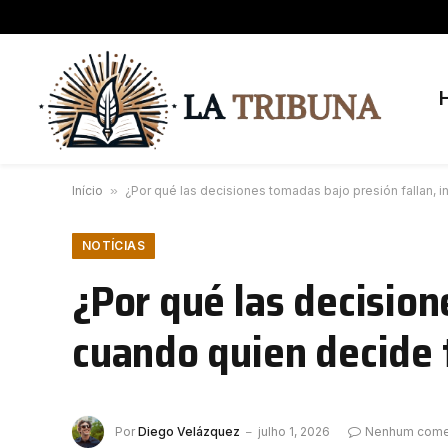
Início
»
¿Por qué las decisiones tomadas bajo presión fallan, 
NOTÍCIAS
¿Por qué las decision
cuando quien decide 
Por
Diego Velázquez
julho 1, 2026
Nenhum come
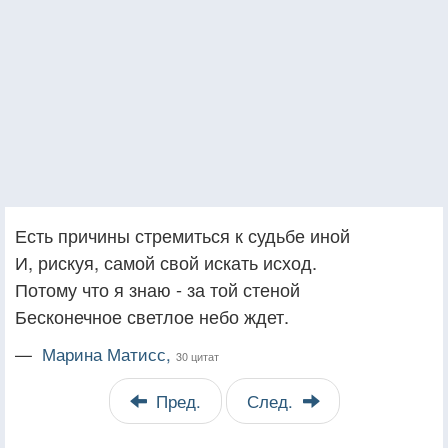
Есть причины стремиться к судьбе иной
И, рискуя, самой свой искать исход.
Потому что я знаю - за той стеной
Бесконечное светлое небо ждет.
—
Марина Матисс,
30 цитат
Пред.
След.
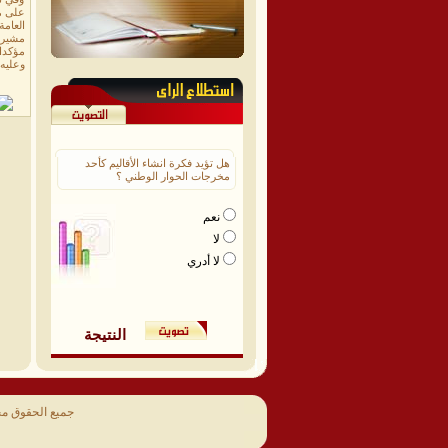
على مس
العامة
مشيرا
مؤكدا 
وعليه
هل تؤيد فكرة انشاء الأقاليم كأحد
مخرجات الحوار الوطني ؟
نعم
لا
لا أدري
النتيجة
جميع الحقوق م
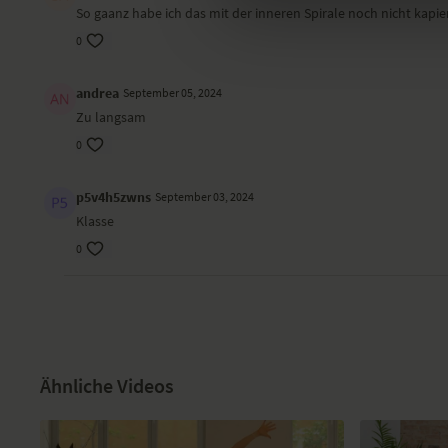
So gaanz habe ich das mit der inneren Spirale noch nicht kapi
0
andrea
September 05, 2024
Zu langsam
0
p5v4h5zwns
September 03, 2024
Klasse
0
Ähnliche Videos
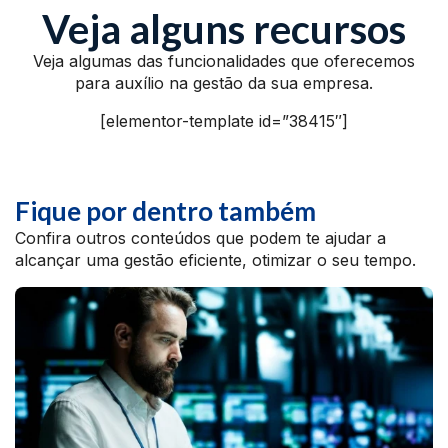
Veja alguns recursos
Veja algumas das funcionalidades que oferecemos
para auxílio na gestão da sua empresa.
[elementor-template id=”38415″]
Fique por dentro também
Confira outros conteúdos que podem te ajudar a
alcançar uma gestão eficiente, otimizar o seu tempo.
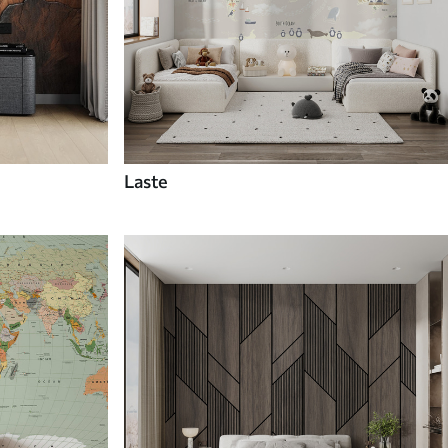
Laste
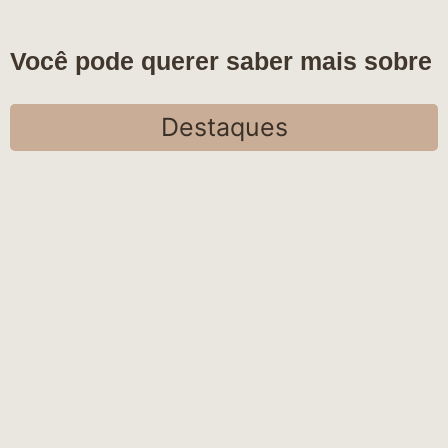
Você pode querer saber mais sobre
Destaques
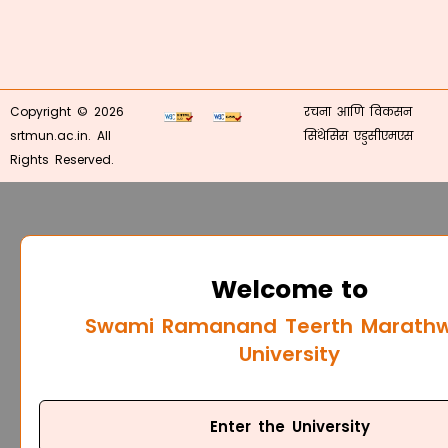
Copyright © 2026
रचना आणि विकसन
srtmun.ac.in. All
सिंथेसिस एडुसीएमएस
Rights Reserved.
Welcome to
Swami Ramanand Teerth Marath
University
Enter the University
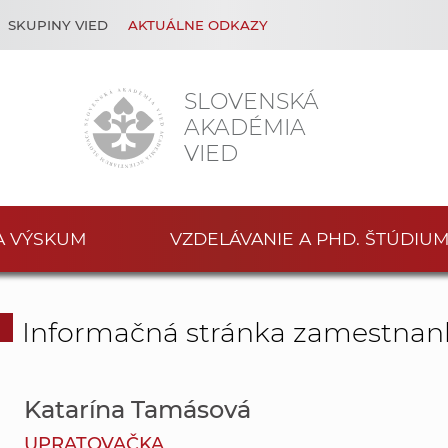
SKUPINY VIED
AKTUÁLNE ODKAZY
SLOVENSKÁ
AKADÉMIA
VIED
A VÝSKUM
VZDELÁVANIE A PHD. ŠTÚDIU
Informačná stránka zamestnan
Katarína Tamásová
UPRATOVAČKA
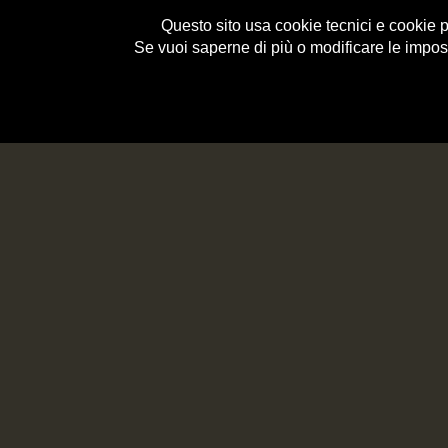
Questo sito usa cookie tecnici e cookie per
Se vuoi saperne di più o modificare le impos
e-Shop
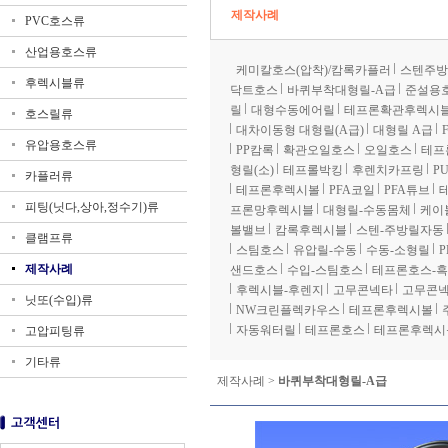
제작사례
PVC호스류
산업용호스류
케미칼호스(압착)/캄록카플러
스텐주방릴
후렉시블류
닥트호스
바퀴부착대형릴-A급
준설용
릴
대형수동에어릴
테프론확관후렉시
호스릴류
대차이동형 대형릴(A급)
대형릴 A급
F
유압용호스류
PP캄록
확관오일호스
오일호스
테프
형릴(소)
테프롤박킹
후렌치카프링
P
카플러류
테프론후렉시볼
PFA코일
PFA튜브
피팅(닛다,상아,정수기)류
프론망후렉시블
대형릴-수동몸체
케이
볼밸브
캄록후렉시블
스텐-주방릴자동
클램프류
스팀호스
유압릴-수동
수동-소형릴
제작사례
샌드호스
수입-스팀호스
테프론호스-
후렉시블-후렌지
고무콘넥타
고무콘
닛또(수입)류
NW크린플렉카우스
테프론후렉시볼
자동워터릴
테프론호스
테프론후렉시
고압피팅류
기타류
제작사례 >
바퀴부착대형릴-A급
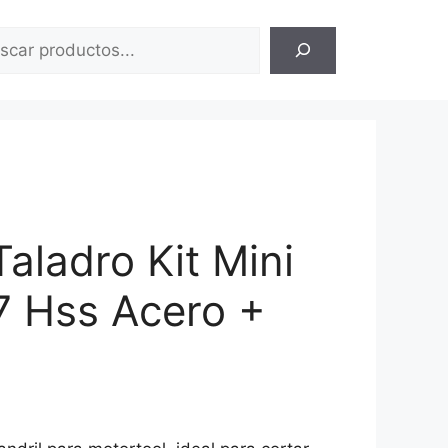
ar
aladro Kit Mini
 7 Hss Acero +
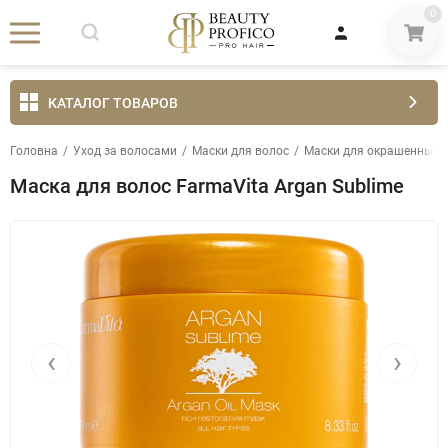
0
КАТАЛОГ ТОВАРОВ
Головна
/
Уход за волосами
/
Маски для волос
/
Маски для окрашенных 
Маска для волос FarmaVita Argan Sublime
‹
›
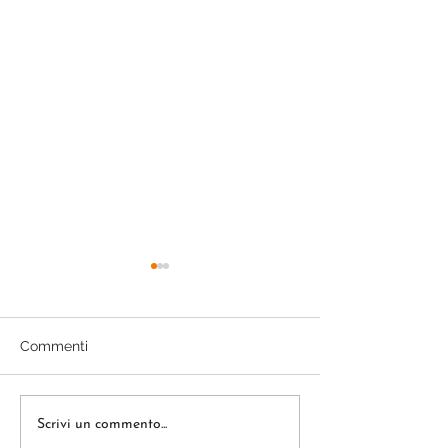
Commenti
CIPRO. LA TERRA DEGLI
Mediterraneo d
Scrivi un commento...
DEI
Civitavecchia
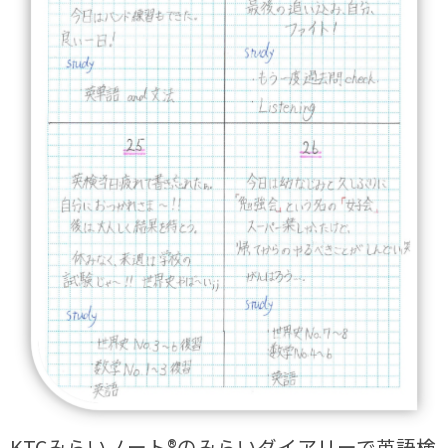
KTCみらいノート®のみらいダイアリーで英語検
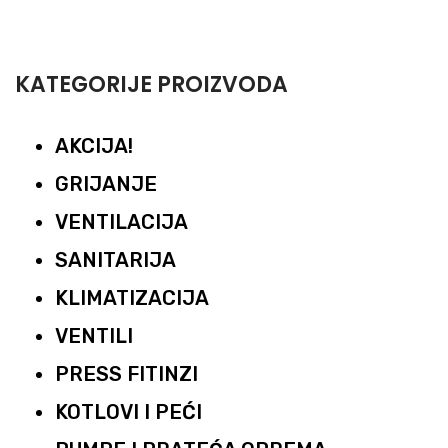
KATEGORIJE PROIZVODA
AKCIJA!
GRIJANJE
VENTILACIJA
SANITARIJA
KLIMATIZACIJA
VENTILI
PRESS FITINZI
KOTLOVI I PEĆI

++++++++

§ Task goal
Please format the transcribed text from all the entries above as a JSON list of strings, one string per line, with blank lines left out. Leave the picture placeholders out of the list.

§ Response
[
  "Início",
  "»",
  "¿Por qué las decisiones tomadas bajo presión fallan, ",
  "NOTÍCIAS",
  "¿Por qué las decision",
  "cuando quien decide ",
  "Por",
  "Diego Velázquez",
  "julho 1, 2026",
  "Nenhum come",
  "Есть причины стремиться к судьбе иной",
  "И, рискуя, самой свой искать исход.",
  "Потому что я знаю - за той стеной",
  "Бесконечное светлое небо ждет.",
  "—",
  "Марина Матисс,",
  "30 цитат",
  "Пред.",
  "След.",
  "على مس",
  "العامة",
  "مشيرا",
  "مؤكدا ",
  "وعليه",
  "هل تؤيد فكرة انشاء الأقاليم كأحد",
  "مخرجات الحوار الوطني ؟",
  "نعم",
  "لا",
  "لا أدري",
  "النتيجة",
  "جميع الحقوق م",
  "So gaanz habe ich das mit der inneren Spirale noch nicht kapi",
  "0",
  "andrea",
  "September 05, 2024",
  "Zu langsam",
  "0",
  "p5v4h5zwns",
  "September 03, 2024",
  "Klasse",
  "0",
  "Ähnliche Videos",
  "Veja alguns recursos",
  "Veja algumas das funcionalidades que oferecemos",
  "para auxílio na gestão da sua empresa.",
  "[elementor-template id=”38415″]",
  "Fique por dentro também",
  "Confira outros conteúdos que podem te ajudar a",
  "alcançar uma gestão eficiente, otimizar o seu tempo.",
  "Laste",
  "Você pode querer saber mais sobre",
  "Destaques",
  "Copyright © 2026",
  "रचना आणि विकसन",
  "srtmun.ac.in. All",
  "सिंथेसिस एडुसीएमएस",
  "Rights Reserved.",
  "Welcome to",
  "Swami Ramanand Teerth Marath",
  "University",
  "Enter the University",
  "SKUPINY VIED",
  "AKTUÁLNE ODKAZY",
  "SLOVENSKÁ",
  "AKADÉMIA",
  "VIED",
  "A VÝSKUM",
  "VZDELÁVANIE A PHD. ŠTÚDIU",
  "Informačná stránka zamestnan",
  "Katarína Tamásová",
  "UPRATOVAČKA",
  "Questo sito usa cookie tecnici e cookie per",
  "Se vuoi saperne di più o modificare le impos",
  "e-Shop",
  "제작사례",
  "PVC호스류",
  "산업용호스류",
  "케미칼호스(압착)/캄록카플러",
  "스텐주방릴",
  "후렉시블류",
  "닥트호스",
  "바퀴부착대형릴-A급",
  "준설용",
  "릴",
  "대형수동에어릴",
  "테프론확관후렉시",
  "호스릴류",
  "대차이동형 대형릴(A급)",
  "대형릴 A급",
  "F",
  "유압용호스류",
  "PP캄록",
  "확관오일호스",
  "오일호스",
  "테프",
  "형릴(소)",
  "테프롤박킹",
  "후렌치카프링",
  "P",
  "카플러류",
  "테프론후렉시볼",
  "PFA코일",
  "PFA튜브",
  "피팅(닛다,상아,정수기)류",
  "프론망후렉시블",
  "대형릴-수동몸체",
  "케이",
  "볼밸브",
  "캄록후렉시블",
  "스텐-주방릴자동",
  "클램프류",
  "스팀호스",
  "유압릴-수동",
  "수동-소형릴",
  "제작사례",
  "샌드호스",
  "수입-스팀호스",
  "테프론호스-",
  "후렉시블-후렌지",
  "고무콘넥타",
  "고무콘",
  "닛또(수입)류",
  "NW크린플렉카우스",
  "테프론후렉시볼",
  "자동워터릴",
  "테프론호스",
  "테프론후렉시",
  "고압피팅류",
  "기타류",
  "제작사례 >",
  "바퀴부착대형릴-A급",
  "ar",
  "aladro Kit Mini",
  " 7 Hss Acero +",
  "0",
  "КАТАЛОГ ТОВАРОВ",
  "Головна",
  "/",
  "Уход за волосами",
  "/",
  "Маски для волос",
  "/",
  "Маски для окрашенных ",
  "Маска для волос FarmaVita Argan Sublime",
  "‹",
  "›",
  "Commenti",
  "CIPRO. LA TERRA DEGLI",
  "Mediterraneo d",
  "Scrivi un commento...",
  "DEI",
  "Civitavecchia",
  "KTCみらいノート®のみらいダイアリーで英語検",
  "KATEGORIJE PROIZVODA",
  "AKCIJA!",
  "GRIJANJE",
  "VENTILACIJA",
  "SANITARIJA",
  "KLIMATIZACIJA",
  "VENTILI",
  "PRESS FITINZI",
  "KOTLOVI I PEĆI"
]